EXTRAIT DU TEXTE:
======
Cette loi comprend trente-neuf articles, divisés en cinq chapitres : - I. De la reconnaissance et de la délimitation des chemins vicinaux ; - II. De l'entretien et de l'amélioration ; - III. De l'élargissement, redressement, ouverture et suppression ; - IV. De la police ; - V. Des règlements provinciaux.
La discussion de cette loi fut longue, car elle fut parfois suspendue, souvent retardée par des amendements et toujours très approfondie par les deux assemblées. Le projet, introduit au commencement de 1838, ne fut converti en loi que vers le milieu de 1841 (Loi du 10 avril 1841, adoptée, à la Chambre, par 51 voix contre 7 ; au Sénat, par 24 voix contre 8. Moniteur de 1839, n°25 à 30 ; de 1840, n°38 à 58 ; de 1841, n°62 à 86).
La loi sur la compétence en matière civile subit, comme celle des chemins vicinaux, bien des retards, des interruptions et des vicissitudes de discussion. Elle dut revenir à la Chambre, par suite d'amendements introduits par le Sénat. Elle fut adoptée, dans les deux enceintes, à la presque unanimité des voix (Moniteur de 1840, n° 121 à 134, et de 1841, n° 51 à 77).
M. le Ministre de la Justice (Leclercq) apprécia l'esprit et (page 352) la portée de cette loi, dans les termes suivants : « Il doit être bien entendu, d'après le rapport que la commission a soumis à la Chambre, qu'il s'agit, non pas d'étendre, ou de modifier dans ses dispositions essentielles la législation en vigueur, mais simplement de les ramener à leur esprit primitif, soit en ramenant les valeurs dans les points où elles doivent être ramenées, car la valeur monétaire est changée depuis quarante ans ; soit en ajoutant quelques dispositions dont l'expérience a établi la nécessité, pour empêcher qu'on n'élude les dispositions sur la compétence. »
En séance du 30 novembre 1840 (Moniteur de 1840, n°336), M. Van den Bossche fut admis à développer une proposition, ayant pour but de frapper d'un droit de 10 centimes par franc, à partir de 1841, « les rentes et généralement toutes les créances productives d'intérêt, hypothéquées sur les biens fonds situés en Belgique ; celles à charge des villes, communes, établissements publics ou sociétés créées par actions, quoique non hypothéquées, ainsi que les actions dans lesdites sociétés, etc. Sont exemptés de l'impôt, les rentes foncières, soit qu'elles existent en denrées ou en cens, quoique hypothéquées ; les capitaux placés dans les caisses d'épargnes qui n'excéderont pas 2,000 francs. »La proposition fut immédiatement prise en considération et renvoyée aux sections. Si juste qu'elle paraisse, à la première vue, nous n'en avons plus rencontré de trace. Elle sera descendue dans la tombe parlementaire avec son honorable auteur.
« Omnia mutantur, sed nos mutamur in illis. »
La discussion des budgets marcha péniblement et l'on retomba, de nouveau, dans la voie vicieuse des crédits provisoires. Sur tous, il fut proposé des réductions peu considérables, (page 353) quelques-unes admises, d'autres rejetées ; mais chacune d'elles portait le cachet d'une opposition aux demandes ministérielles, habilement déguisée sous le voile d'une économie poursuivie à tout prix.
======
DONNÉES FOURNIES:
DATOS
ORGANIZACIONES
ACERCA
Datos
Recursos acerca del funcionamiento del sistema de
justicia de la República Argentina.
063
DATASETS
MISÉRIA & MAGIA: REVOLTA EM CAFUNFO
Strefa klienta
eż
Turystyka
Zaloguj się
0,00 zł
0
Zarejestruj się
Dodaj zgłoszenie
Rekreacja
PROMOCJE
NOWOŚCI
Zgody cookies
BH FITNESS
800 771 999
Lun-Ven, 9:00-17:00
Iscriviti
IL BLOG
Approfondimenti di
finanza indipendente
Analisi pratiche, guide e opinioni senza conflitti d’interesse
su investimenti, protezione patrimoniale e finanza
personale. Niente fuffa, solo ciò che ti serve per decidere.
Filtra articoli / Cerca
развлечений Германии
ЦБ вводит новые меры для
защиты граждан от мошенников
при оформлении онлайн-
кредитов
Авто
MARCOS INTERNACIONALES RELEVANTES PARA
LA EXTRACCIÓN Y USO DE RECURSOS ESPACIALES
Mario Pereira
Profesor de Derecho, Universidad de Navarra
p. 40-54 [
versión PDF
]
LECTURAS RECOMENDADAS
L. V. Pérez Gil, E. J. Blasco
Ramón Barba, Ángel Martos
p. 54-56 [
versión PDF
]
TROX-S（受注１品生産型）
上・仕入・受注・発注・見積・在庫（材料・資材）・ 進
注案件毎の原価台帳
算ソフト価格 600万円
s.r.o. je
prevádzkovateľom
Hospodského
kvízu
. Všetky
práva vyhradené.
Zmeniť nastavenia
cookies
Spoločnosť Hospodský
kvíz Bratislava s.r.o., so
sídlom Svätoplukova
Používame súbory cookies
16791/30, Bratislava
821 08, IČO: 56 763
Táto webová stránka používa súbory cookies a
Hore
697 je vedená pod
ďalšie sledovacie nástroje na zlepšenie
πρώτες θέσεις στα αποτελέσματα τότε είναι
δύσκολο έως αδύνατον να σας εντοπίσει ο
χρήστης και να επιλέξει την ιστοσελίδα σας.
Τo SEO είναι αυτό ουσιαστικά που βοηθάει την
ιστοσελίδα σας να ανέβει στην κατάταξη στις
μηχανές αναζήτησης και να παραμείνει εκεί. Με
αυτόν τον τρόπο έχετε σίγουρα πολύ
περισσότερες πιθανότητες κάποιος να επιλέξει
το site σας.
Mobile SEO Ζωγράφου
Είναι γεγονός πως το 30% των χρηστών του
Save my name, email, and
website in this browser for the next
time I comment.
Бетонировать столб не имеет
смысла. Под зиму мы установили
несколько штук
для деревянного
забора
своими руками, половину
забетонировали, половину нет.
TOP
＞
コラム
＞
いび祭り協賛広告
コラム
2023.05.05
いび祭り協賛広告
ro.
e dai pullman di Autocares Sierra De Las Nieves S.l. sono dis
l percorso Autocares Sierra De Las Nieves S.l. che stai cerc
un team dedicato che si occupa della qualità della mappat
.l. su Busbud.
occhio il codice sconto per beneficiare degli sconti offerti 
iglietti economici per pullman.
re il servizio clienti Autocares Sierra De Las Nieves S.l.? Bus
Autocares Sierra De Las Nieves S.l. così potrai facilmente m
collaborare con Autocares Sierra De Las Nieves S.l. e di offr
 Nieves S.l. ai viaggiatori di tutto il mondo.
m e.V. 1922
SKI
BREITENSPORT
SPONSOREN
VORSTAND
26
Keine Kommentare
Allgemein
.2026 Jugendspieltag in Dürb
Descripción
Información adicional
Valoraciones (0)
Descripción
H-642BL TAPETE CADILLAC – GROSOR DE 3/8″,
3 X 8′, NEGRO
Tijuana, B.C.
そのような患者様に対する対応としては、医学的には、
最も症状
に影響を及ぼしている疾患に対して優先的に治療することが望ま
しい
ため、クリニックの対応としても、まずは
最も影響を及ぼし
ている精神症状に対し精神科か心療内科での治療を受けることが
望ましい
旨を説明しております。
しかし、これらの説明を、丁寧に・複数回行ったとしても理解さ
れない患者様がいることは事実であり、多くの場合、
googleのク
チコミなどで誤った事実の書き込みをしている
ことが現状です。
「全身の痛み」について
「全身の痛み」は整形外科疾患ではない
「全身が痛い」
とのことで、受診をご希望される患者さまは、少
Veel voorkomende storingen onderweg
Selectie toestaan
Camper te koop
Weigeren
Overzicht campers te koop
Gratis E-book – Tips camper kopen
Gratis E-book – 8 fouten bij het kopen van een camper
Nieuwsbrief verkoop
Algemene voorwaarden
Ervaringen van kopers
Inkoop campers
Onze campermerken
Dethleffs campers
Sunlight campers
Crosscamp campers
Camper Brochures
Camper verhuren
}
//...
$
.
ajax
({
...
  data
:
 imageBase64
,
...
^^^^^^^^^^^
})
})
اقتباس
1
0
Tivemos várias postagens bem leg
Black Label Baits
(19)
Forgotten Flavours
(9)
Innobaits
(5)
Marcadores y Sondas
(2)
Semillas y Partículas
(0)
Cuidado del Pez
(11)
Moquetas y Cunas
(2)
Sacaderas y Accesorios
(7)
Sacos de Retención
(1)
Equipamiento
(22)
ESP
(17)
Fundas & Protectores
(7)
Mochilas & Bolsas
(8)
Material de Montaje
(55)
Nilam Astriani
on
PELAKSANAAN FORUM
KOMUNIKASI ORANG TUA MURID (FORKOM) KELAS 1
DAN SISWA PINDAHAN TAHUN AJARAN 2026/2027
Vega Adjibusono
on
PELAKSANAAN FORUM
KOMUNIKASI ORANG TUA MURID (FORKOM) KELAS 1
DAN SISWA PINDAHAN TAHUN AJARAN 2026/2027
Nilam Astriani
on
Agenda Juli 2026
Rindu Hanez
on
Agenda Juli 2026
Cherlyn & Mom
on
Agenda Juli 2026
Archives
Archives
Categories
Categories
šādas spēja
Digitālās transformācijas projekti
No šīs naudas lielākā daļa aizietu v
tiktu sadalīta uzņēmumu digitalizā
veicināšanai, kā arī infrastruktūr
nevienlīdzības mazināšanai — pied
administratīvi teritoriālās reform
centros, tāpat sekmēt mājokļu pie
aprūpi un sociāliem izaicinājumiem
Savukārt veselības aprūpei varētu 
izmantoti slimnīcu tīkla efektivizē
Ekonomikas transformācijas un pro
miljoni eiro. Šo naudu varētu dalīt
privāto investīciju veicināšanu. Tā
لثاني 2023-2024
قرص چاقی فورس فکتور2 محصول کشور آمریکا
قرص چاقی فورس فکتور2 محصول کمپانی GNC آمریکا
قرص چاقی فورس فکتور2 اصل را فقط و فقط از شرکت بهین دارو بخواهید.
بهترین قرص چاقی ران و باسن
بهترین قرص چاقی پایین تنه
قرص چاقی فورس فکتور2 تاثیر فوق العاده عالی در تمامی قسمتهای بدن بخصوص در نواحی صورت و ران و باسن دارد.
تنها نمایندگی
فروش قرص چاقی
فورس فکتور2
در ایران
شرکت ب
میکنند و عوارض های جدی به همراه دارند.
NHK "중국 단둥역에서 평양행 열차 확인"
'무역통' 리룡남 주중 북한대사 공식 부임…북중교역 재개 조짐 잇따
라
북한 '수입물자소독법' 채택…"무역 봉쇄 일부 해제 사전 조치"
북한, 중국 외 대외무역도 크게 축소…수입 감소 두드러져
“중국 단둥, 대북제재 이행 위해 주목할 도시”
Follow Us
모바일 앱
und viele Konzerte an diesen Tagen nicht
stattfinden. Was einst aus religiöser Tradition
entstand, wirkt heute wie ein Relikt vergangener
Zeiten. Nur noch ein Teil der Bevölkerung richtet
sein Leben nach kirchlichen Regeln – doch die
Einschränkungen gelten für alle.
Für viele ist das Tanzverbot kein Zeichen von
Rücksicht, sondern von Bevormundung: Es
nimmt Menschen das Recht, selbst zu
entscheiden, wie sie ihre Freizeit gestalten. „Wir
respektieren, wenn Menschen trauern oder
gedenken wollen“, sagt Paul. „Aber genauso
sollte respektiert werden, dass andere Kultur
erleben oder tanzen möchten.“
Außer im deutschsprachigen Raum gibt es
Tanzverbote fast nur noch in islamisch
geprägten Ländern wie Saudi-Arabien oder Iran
======
CONSIGNES:
(a) Dressez la liste des chapitres entre lesquels se répartissent les articles de la loi sur les chemins vicinaux, d'après l'extrait.
(b) Recopiez fidèlement le passage de l'extrait qui va de « La loi sur la » à « n° 51 à 77). ».

VOS RÉPONSES:
(a)
- I. De la reconnaissance et de la délimitation des chemins vicinaux
- II. De l'entretien et de l'amélioration
- III. De l'élargissement, redressement, ouverture et suppression
- IV. De la police
- V. Des règlements provinciaux

(b)
La loi sur la compétence en matière civile subit, comme celle des chemins vicinaux, bien des retards, des interruptions et des vicissitudes de discussion. Elle dut revenir à la Chambre, par suite d'amendements introduits par le Sénat. Elle fut adoptée, dans les deux enceintes, à la presque unanimité des voix (Moniteur de 1840, n° 121 à 134, et de 1841, n° 51 à 77).